### SOURCE DOCUMENT

==================================================

Masterpiece Stories

Masterpiece Story: Flaming June by Sir Frederic Leighton

Joanna Kaszubowska 26 October 2025 min Read

We have prepared a story about this truly warm painting that can leave you in flames…  Ladies and Gentlemen, Flaming June by Sir Frederic Leighton! It is a Victorian study of summer heat and laziness, or as some may say, a study of an overwhelming orange drapery…

Frederic Leighton was one of the most renowned artists of the Victorian era and a longtime president of the Royal Academy. He was born in Scarborough, UK, in 1830, but from 1840 lived with his family in continental Europe. Leighton’s artistic education was thoroughly European: He studied in Berlin, Florence, and Frankfurt and lived for a few years in Paris. By 1860, he had returned to the UK to live in London. He associated with the Pre-Raphaelites, but their relationship was a complicated one. Leighton was opposed to their detailed realism but shared their attitude regarding nature and poetic idealism. In his own words:

I am hand-in-glove with all my enemies the Pre-Raphaelites.

Frederic Leighton, Flaming June Frederic Leighton, Flaming June, 1895, Museo de Arte de Ponce
Frederic Leighton, Flaming June, 1895, Museo de Arte de Ponce, Ponce, Puerto Rico.

==================================================

Stored data entries:
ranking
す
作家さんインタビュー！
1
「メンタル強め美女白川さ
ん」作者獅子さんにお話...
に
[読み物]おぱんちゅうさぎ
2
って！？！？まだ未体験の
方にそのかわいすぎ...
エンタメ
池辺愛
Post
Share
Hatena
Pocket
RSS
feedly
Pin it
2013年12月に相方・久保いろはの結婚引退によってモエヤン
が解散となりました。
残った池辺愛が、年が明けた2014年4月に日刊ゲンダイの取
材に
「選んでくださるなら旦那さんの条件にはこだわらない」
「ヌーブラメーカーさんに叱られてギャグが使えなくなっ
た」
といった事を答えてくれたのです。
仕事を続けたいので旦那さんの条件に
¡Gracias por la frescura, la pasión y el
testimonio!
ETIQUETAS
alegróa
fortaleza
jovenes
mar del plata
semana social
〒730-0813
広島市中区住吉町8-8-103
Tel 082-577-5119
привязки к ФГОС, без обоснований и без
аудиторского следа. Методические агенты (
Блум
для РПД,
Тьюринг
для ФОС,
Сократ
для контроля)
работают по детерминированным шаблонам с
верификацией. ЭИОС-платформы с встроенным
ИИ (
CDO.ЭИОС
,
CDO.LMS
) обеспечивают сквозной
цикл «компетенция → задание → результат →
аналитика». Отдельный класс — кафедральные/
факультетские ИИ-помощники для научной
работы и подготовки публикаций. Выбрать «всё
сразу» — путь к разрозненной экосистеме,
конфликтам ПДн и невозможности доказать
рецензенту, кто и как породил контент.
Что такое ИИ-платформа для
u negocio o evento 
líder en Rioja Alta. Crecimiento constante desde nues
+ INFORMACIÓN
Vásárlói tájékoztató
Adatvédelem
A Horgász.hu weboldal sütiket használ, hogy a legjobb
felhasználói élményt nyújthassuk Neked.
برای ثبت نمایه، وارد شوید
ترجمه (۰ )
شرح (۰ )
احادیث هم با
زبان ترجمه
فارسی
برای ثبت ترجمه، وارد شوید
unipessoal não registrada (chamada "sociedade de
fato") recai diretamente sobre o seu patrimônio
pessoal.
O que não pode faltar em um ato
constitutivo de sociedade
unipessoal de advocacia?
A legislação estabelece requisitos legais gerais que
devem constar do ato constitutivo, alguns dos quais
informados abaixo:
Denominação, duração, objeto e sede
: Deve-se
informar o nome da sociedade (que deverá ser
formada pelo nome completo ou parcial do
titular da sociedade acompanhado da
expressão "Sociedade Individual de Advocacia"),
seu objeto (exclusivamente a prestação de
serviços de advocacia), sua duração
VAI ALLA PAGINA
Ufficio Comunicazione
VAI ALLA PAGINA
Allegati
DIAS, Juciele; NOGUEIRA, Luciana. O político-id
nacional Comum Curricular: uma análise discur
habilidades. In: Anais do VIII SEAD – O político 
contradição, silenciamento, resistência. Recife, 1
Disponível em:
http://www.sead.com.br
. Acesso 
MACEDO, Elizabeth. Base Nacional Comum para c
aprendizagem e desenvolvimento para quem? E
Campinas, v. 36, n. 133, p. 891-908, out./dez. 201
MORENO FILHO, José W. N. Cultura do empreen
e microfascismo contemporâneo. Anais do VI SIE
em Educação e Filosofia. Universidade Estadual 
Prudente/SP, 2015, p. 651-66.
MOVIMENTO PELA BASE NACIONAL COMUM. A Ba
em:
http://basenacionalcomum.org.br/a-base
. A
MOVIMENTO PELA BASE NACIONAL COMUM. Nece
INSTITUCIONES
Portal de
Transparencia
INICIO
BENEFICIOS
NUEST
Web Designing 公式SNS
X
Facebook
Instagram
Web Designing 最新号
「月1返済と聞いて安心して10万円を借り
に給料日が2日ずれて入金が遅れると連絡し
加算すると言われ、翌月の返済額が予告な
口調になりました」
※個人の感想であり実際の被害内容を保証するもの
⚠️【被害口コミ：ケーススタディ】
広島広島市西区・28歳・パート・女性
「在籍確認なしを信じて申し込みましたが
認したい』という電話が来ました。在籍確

==================================================

### ASSIGNED TASK 1
Answer these questions from the article on Flaming June:
(a) In what town and year was Frederic Leighton born?
(b) In which cities did Leighton study?
(c) Which museum holds Flaming June, and where is it located?
### ASSIGNED TASK 2
Summarize the article on Flaming June in two sentences.
### ASSIGNED TASK 3
In the article on Flaming June, copy everything from "I am hand-in-glove" down to "Ponce, Puerto Rico.".
The records play no part in the work on this text.

### TASK ANSWER 1
(a) He was born in Scarborough, UK, in 1830.
(b) He studied in Berlin, Florence, and Frankfurt.
(c) The Museo de Arte de Ponce in Ponce, Puerto Rico, holds it.

### TASK ANSWER 2
Flaming June, painted in 1895 by Sir Frederic Leighton, is a Victorian study of summer heat and laziness and is held at the Museo de Arte de Ponce in Puerto Rico. Leighton was a renowned Victorian artist and longtime president of the Royal Academy who trained across Europe and had a complicated relationship with the Pre-Raphaelites, opposing their detailed realism but sharing their attitude toward nature and poetic idealism.

### TASK ANSWER 3
I am hand-in-glove with all my enemies the Pre-Raphaelites.

Frederic Leighton, Flaming June Frederic Leighton, Flaming June, 1895, Museo de Arte de Ponce
Frederic Leighton, Flaming June, 1895, Museo de Arte de Ponce, Ponce, Puerto Rico.